Rendez-vous en Pologne
Les investisseurs sont aussi intervenus. Alors que beaucoup d’entre eux ont déjà annoncé le désinvestissement du charbon depuis deux ans, une nouvelle annonce est venue de Storebrand, le plus gros fonds de pension privé de Norvège avec plus de 80 milliards de dollars d’actifs. Il a annoncé l’exclusion de 10 nouvelles sociétés de son portefeuille d’investissement, dont le polonais PGE et les allemands Uniper et RWE. Toutes de grandes exploitantes de centrales à charbon. L’appel de Markus Krebber, le directeur financier de RWE, n’y a rien changé. Selon lui, "Sortir du charbon à court terme empêcherait de continuer à garantir la sécurité de l'approvisionnement en électricité".

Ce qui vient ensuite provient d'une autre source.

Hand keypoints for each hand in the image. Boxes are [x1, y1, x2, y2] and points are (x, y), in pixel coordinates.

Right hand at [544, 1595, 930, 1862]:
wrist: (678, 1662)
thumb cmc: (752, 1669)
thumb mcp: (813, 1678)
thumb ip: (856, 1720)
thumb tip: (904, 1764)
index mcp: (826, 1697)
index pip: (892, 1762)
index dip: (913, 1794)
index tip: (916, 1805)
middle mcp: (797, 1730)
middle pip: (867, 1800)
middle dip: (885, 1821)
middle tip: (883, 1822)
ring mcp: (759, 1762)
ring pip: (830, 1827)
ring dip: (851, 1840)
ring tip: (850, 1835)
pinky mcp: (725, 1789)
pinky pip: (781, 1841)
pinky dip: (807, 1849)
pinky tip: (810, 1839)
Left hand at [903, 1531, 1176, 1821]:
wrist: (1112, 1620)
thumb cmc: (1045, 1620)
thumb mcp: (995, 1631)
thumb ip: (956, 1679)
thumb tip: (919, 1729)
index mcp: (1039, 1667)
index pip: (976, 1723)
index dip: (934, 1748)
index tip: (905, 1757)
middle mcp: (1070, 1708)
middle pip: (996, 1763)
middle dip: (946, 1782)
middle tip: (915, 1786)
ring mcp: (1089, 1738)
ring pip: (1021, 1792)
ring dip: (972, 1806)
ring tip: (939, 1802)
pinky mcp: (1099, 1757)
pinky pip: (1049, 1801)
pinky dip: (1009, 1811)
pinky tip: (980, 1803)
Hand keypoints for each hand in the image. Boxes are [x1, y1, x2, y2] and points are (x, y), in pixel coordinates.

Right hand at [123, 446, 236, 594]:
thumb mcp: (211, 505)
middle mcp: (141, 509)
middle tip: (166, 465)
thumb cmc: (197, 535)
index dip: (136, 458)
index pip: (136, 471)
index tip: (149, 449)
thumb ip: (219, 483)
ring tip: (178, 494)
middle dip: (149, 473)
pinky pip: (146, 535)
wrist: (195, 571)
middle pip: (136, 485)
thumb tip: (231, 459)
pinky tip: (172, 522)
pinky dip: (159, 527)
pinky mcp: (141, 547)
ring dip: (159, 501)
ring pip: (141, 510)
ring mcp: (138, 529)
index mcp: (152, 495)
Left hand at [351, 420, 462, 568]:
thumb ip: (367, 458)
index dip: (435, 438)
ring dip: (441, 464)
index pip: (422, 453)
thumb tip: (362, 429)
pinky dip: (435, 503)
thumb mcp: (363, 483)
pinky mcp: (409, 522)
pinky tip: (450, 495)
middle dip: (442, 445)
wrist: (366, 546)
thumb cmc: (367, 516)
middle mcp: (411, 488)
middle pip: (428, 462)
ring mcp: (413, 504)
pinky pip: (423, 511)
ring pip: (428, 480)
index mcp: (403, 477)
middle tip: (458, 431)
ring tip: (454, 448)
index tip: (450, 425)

On pourrait penser que la tenue de la COP23 en Allemagne a rendu ce sujet particulièrement sensible… Dans ce cas, accrochons-nous en vue de la COP24 ! Elle se déroulera à Katowice, la deuxième plus grande ville de Pologne qui a construit sa richesse sur les ressources de charbon. Là-bas, les pays très dépendants à ce combustible plaideront pour être aidés à réaliser leur transition énergétique.
Cet événement s'annonce d’ores-et-déjà un terrain de jeu idéal pour les États-Unis. L’administration pourra faire valoir tout le mérite des nouvelles technologies liées au charbon. On pensait la guerre du charbon presque gagnée avec l’Accord de Paris… Mais la position américaine ouvre un nouveau front.